Saturday, October 6, 2018

CONSTANTINE AT THE CON

Just got back from a couple of packed days at the New York Comic Con.  Day One was spent promoting the new Constantine:  City of Demons—The Movie, which is coming out on DVD, BluRay and other formats on October 9th.  We had a great panel, with a huge enthusiastic crowd, and you can watch the entire thing below...



And here are a few more photos from Constantine Day.  That's Rachel Kimsey (the voice of Angela) on the left, followed by producer Butch Lukic, designer Phil Bourassa, actor Damian O'Hare (the voice of Chas), JMD and the CW Seed's Peter Girardi in the picture below.




Huge thanks to the amazing Gary Miereanu and his equally-amazing Warner Brothers team for making it a memorable day.

(Be back tomorrow with some photos from Friday's Berger Books panel.)

Wednesday, September 26, 2018

REMEMBERING BREYFOGLE



I just heard that Norm Breyfogle, one of the definitive Batman artists of all time, has passed away.

I had the pleasure of working with Norm on The Spectre and he was a wonderful collaborator:  his drawing was powerful, his storytelling impeccable and he really thought about the stories.

Norm would call me up just to ask questions and discuss the philosophy underlying my scripts.  He had a questing mind that dug deep—and that depth was reflected in his dynamic artwork.

A terrible loss and, at only 58, way too young.

My heartfelt condolences to Norm's family and friends.
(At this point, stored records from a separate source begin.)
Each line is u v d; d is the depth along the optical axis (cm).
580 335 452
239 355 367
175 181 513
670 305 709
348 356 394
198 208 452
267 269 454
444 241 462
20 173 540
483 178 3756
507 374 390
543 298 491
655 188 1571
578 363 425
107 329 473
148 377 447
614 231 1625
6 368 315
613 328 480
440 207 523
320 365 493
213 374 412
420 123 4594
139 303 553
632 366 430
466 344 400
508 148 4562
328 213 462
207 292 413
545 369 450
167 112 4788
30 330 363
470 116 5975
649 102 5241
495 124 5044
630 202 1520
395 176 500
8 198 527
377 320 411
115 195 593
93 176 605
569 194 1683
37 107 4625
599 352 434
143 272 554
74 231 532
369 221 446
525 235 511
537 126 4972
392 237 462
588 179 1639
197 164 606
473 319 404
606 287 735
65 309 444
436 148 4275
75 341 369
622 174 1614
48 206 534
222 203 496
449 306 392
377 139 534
Tuesday, September 18, 2018

IT'S HERE!

A box just landed on my front porch stuffed with copies of Impossible Incorporated #1. My buddy Mike Cavallaro and I have been developing this project—which tells the tale of seventeen year old Number Horowitz and her band of cosmic adventurers—for years now and it's profoundly gratifying to finally hold the book in my hands.

The first issue is on sale tomorrow and I hope you all buy it and, of course,  enjoy it!

THE JOY OF ZECK

Here's a clip from Sunday's Kraven's Last Hunt panel where I talk about the joy of working with an artist and visual storyteller as gifted as Mike Zeck.  You can find more videos from Cincinnati, and other interesting things, on my recently launched Youtube Channel.

Enjoy!

ALERT

If you've posted a comment to the blog today and haven't received a response it's because Google is having some kind of issue that's preventing me from replying.  As soon as it's fixed, you'll hear from me.  Thanks!

Monday, September 17, 2018

KRAVEN LIVES

Had a really nice weekend at the Cincinatti Comic Expo—and especially enjoyed the Kraven's Last Hunt panel with my amazingly gifted collaborators Mike Zeck and Bob McLeod.  

I'm constantly amazed by—and grateful for—the long life this story has 
had:  treasured by old fans, still being discovered by new ones and continually in print.  We never dreamed we'd still be talking about KLH more than thirty years later. (Marvel just put out a new deluxe edition last month, featuring our sequel, Soul of the Hunter, along with a number of other Kraven-centric stories of mine.)

In the photo below, that's Bob M on the left, Mike Z in the middle and yours truly on the right.

Sunday, September 2, 2018

BEGINNINGS

When I started in comics, the primary purpose of the DC anthology books—titles like House of Mystery, Weird War Tales, House of Secrets—was to find, and train, new writers and artists.  You didn't need to be published to get in the door, you needed to show that you had talent worth cultivating.  I used to call it the vaudeville of comics:  Those books were a kind of small-town theater where you could learn your craft before graduating to comic book Broadway.

The short story format provided a fantastic storytelling education:  You had to deliver a fully-realized plot, character arcs, and convincing dialogue in five to eight pages.  Working on those stories taught me so much.  And it certainly helped that my teachers were legendary editors, and wonderful people, like Jack C. Harris, Paul Levitz  and the late, great Len Wein.

I’d love to see more regularly published anthologies on the market today.  It's great that the business is attracting accomplished screenwriters and novelists, but I'm sure there are many talented people out there, with no credentials, who could benefit from being trained by experienced editors.  And the industry will benefit, in turn.